━━━ SELECTED TEXT
What Happened #
The rapid rise of electric vehicles (EVs), autonomous driving, and urban air mobility (UAM) has caused an exponential increase in the electronics packed into modern vehicles. As a result, wiring harnesses — the nervous system connecting every electrical component in a car or aircraft — have reached staggering levels of complexity. Traditional harness engineering required engineers to manually trace 3D routing paths in CAD software based on 2D schematics, checking physical and electrical constraints one by one. It was intensely labor-intensive work.
Over the past few years, major CAD vendors like Siemens, Dassault Systèmes, and Zuken, alongside AI startups in the manufacturing space, have begun integrating generative AI into harness engineering. This goes far beyond tidying up existing wire paths. Engineers now input system requirements — such as “connect sensor A to controller B with these current tolerances and communication specs” — and the AI analyzes the vehicle’s 3D digital twin to automatically generate optimal wiring topologies and 3D routing paths. This technology is moving into real production use.
The impact is significant: design cycles that previously spanned months are being compressed into days or hours, and the AI uncovers optimization opportunities that humans routinely miss, delivering dramatic reductions in total cable weight and cost.
Why It Matters #
The wiring harness is the third-heaviest and third-most-expensive component in a vehicle, after the engine (or battery pack) and chassis.
- Breaking the weight and cost barrier: In the EV era, reducing weight is essential for maximizing range. AI can search across millions of routing combinations to find the shortest safe path — cutting copper usage and directly lowering both cost and vehicle weight.
━━━━━━
→ **EXERCISE OBJECTIVE**
Please quote, word for word, the part of the wiring harness article that begins with the words "What Happened #" and ends with "intensely labor-intensive work.".
━━━ DATA UNDER STUDY
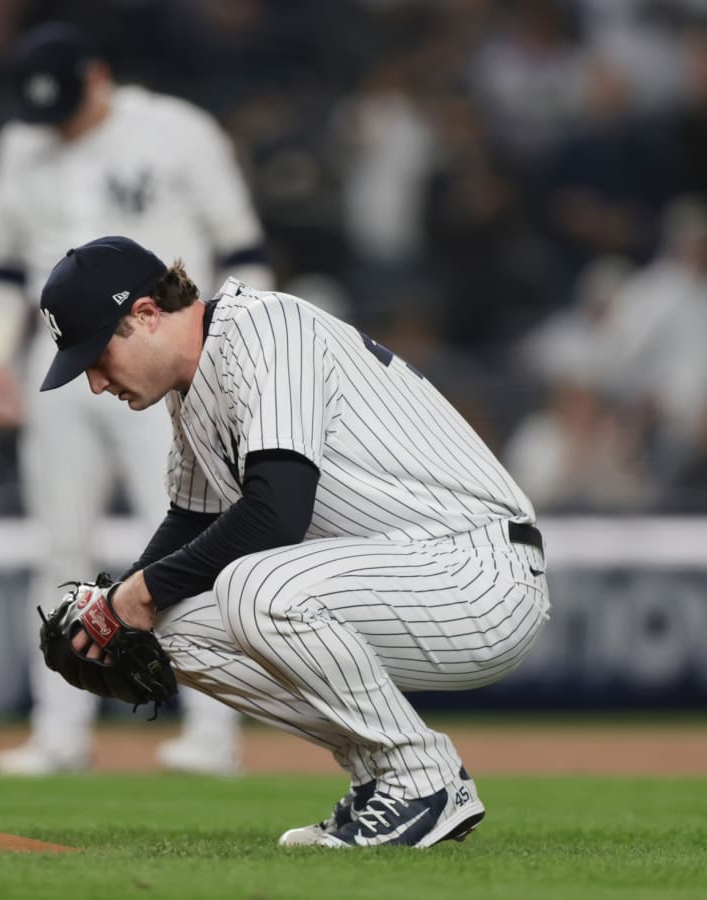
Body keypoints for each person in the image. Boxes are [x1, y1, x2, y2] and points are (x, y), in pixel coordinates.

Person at [35, 235, 550, 848]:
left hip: (479, 571)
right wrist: (117, 606)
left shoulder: (265, 329)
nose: (95, 383)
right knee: (171, 625)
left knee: (253, 586)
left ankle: (425, 780)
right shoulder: (192, 390)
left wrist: (137, 594)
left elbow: (276, 514)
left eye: (97, 355)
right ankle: (382, 778)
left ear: (145, 313)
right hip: (403, 573)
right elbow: (192, 523)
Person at [0, 22, 273, 776]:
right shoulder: (22, 144)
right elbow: (5, 264)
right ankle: (60, 731)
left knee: (188, 540)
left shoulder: (177, 131)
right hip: (63, 364)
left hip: (165, 363)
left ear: (98, 77)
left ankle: (213, 731)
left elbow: (242, 248)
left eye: (70, 103)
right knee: (60, 546)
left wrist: (242, 358)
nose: (58, 121)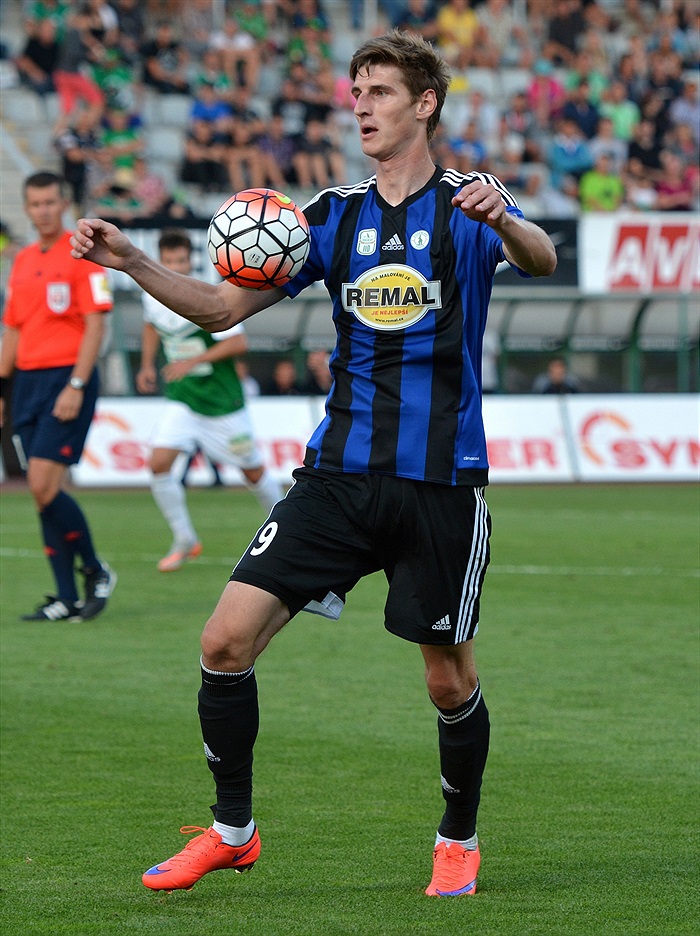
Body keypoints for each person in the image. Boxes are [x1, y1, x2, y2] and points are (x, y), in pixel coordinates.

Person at [71, 29, 556, 898]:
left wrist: (508, 218)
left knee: (448, 682)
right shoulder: (328, 217)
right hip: (336, 477)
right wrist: (133, 261)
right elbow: (221, 308)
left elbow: (541, 258)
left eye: (377, 90)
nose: (359, 105)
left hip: (441, 483)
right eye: (354, 90)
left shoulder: (470, 204)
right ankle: (232, 832)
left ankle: (458, 838)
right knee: (223, 640)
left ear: (424, 103)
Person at [0, 171, 117, 622]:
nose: (42, 211)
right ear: (27, 209)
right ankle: (66, 597)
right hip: (26, 384)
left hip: (65, 379)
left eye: (50, 202)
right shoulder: (24, 259)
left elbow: (96, 324)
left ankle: (95, 568)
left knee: (44, 483)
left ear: (63, 203)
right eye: (35, 204)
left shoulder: (85, 254)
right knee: (40, 493)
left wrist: (76, 384)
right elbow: (12, 327)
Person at [134, 230, 284, 573]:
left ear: (192, 260)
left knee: (253, 471)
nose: (176, 266)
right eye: (169, 261)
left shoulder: (208, 294)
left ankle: (292, 531)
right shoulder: (153, 293)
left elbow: (238, 343)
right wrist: (145, 365)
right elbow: (150, 326)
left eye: (181, 260)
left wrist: (192, 362)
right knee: (158, 464)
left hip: (222, 403)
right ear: (161, 260)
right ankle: (185, 538)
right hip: (184, 400)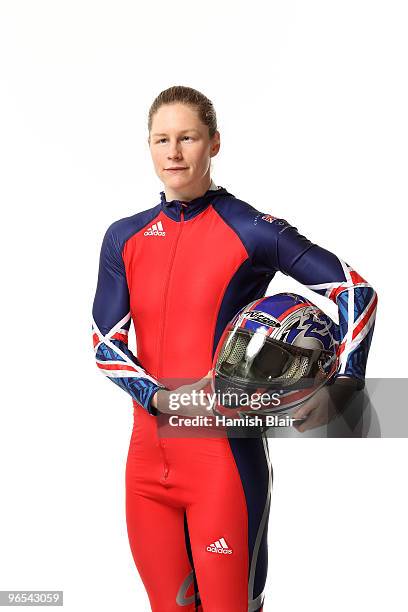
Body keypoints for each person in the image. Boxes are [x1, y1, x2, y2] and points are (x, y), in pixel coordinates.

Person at [92, 86, 377, 611]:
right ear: (149, 147)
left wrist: (346, 381)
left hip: (223, 462)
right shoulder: (123, 237)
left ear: (214, 143)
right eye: (162, 139)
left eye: (188, 138)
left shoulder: (249, 228)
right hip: (145, 470)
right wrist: (159, 399)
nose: (173, 153)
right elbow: (105, 345)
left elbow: (356, 292)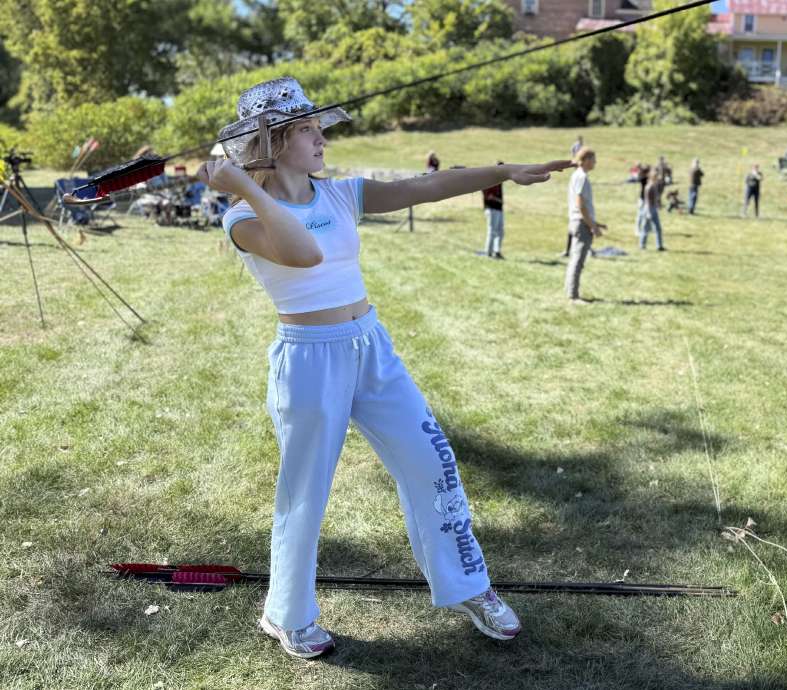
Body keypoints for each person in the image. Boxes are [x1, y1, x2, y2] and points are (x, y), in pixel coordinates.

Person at [206, 77, 571, 660]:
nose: (322, 136)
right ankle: (287, 615)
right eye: (306, 128)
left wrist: (505, 170)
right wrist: (247, 186)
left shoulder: (341, 193)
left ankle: (468, 587)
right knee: (305, 493)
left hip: (370, 345)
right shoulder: (242, 218)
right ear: (272, 142)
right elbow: (304, 253)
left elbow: (428, 186)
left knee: (433, 461)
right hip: (308, 357)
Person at [565, 147, 606, 303]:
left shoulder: (577, 175)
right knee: (578, 260)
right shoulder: (581, 177)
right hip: (581, 223)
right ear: (587, 160)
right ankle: (573, 296)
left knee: (575, 259)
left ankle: (570, 292)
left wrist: (597, 223)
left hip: (579, 222)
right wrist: (593, 227)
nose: (595, 162)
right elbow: (581, 205)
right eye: (594, 159)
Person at [482, 161, 505, 259]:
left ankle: (497, 251)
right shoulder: (490, 180)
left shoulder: (500, 181)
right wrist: (498, 199)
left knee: (500, 231)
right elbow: (488, 195)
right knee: (492, 231)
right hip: (491, 208)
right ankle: (488, 252)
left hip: (499, 208)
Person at [640, 167, 665, 251]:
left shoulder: (654, 186)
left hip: (653, 208)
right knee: (645, 228)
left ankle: (659, 246)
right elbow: (647, 200)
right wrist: (649, 212)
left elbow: (656, 197)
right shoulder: (649, 187)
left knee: (657, 228)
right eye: (656, 176)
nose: (658, 178)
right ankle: (642, 245)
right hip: (649, 209)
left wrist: (658, 204)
━━━━━━
→ **RESULT**
What Happened #
The rapid rise of electric vehicles (EVs), autonomous driving, and urban air mobility (UAM) has caused an exponential increase in the electronics packed into modern vehicles. As a result, wiring harnesses — the nervous system connecting every electrical component in a car or aircraft — have reached staggering levels of complexity. Traditional harness engineering required engineers to manually trace 3D routing paths in CAD software based on 2D schematics, checking physical and electrical constraints one by one. It was intensely labor-intensive work.